Dataset excerpts:

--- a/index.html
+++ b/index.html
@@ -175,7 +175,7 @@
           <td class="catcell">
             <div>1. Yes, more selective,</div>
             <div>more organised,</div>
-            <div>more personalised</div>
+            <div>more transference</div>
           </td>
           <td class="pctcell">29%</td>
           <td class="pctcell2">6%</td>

Your objective: Copy out each line of the listing where the string "class" appears.

Answer to this task:
           <td class="catcell">
           <td class="pctcell">29%</td>
           <td class="pctcell2">6%</td>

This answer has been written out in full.